-- WHAT THE TASK REQUIRES --
Take every line from the data that has the word "applications" in it.

Excerpts from a dataset
______________________________

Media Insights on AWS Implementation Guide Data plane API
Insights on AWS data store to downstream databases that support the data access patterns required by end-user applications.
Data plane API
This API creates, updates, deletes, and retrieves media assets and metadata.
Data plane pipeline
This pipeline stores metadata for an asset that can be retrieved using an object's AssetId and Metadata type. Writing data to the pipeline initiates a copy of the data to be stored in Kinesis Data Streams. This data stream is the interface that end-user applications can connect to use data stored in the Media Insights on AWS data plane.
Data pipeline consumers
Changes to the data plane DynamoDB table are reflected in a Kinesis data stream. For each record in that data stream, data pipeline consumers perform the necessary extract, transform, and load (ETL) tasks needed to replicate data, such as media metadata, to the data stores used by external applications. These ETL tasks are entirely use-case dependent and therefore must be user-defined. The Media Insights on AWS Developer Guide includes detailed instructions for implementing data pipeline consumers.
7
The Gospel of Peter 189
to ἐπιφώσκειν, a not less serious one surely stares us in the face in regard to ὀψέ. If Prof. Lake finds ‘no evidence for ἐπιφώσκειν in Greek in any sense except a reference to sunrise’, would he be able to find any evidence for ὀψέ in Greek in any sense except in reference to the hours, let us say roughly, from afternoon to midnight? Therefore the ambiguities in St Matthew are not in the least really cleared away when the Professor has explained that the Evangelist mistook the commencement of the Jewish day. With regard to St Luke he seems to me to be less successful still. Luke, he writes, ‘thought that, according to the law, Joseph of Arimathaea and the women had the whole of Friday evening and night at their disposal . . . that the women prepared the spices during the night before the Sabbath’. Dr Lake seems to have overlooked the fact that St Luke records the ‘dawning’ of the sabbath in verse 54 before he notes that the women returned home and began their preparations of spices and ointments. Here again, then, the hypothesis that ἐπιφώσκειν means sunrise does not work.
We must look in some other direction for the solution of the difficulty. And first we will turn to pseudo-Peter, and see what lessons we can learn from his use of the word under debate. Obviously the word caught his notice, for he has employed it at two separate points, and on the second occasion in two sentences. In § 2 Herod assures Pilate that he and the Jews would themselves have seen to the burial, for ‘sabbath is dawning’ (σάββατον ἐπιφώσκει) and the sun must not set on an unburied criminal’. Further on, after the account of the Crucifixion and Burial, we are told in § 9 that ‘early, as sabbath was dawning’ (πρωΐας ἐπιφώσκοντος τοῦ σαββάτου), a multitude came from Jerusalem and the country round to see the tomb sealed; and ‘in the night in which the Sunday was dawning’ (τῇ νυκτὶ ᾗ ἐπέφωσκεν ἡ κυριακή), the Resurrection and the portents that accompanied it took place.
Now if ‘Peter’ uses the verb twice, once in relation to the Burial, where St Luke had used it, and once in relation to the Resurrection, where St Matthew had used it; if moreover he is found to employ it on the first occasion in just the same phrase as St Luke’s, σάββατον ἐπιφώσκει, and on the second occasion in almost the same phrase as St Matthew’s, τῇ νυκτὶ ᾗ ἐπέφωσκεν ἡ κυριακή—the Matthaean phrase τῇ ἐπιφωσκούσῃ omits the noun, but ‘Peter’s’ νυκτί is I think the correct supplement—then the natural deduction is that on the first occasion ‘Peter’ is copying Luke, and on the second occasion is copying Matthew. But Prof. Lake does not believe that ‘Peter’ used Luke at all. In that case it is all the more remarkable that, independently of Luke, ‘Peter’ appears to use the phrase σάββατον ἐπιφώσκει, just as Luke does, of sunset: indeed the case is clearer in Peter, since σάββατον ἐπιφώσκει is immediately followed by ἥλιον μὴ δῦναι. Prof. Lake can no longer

______________________________

-- ANSWER TO THIS EXERCISE --
Insights on AWS data store to downstream databases that support the data access patterns required by end-user applications.
This pipeline stores metadata for an asset that can be retrieved using an object's AssetId and Metadata type. Writing data to the pipeline initiates a copy of the data to be stored in Kinesis Data Streams. This data stream is the interface that end-user applications can connect to use data stored in the Media Insights on AWS data plane.
Changes to the data plane DynamoDB table are reflected in a Kinesis data stream. For each record in that data stream, data pipeline consumers perform the necessary extract, transform, and load (ETL) tasks needed to replicate data, such as media metadata, to the data stores used by external applications. These ETL tasks are entirely use-case dependent and therefore must be user-defined. The Media Insights on AWS Developer Guide includes detailed instructions for implementing data pipeline consumers.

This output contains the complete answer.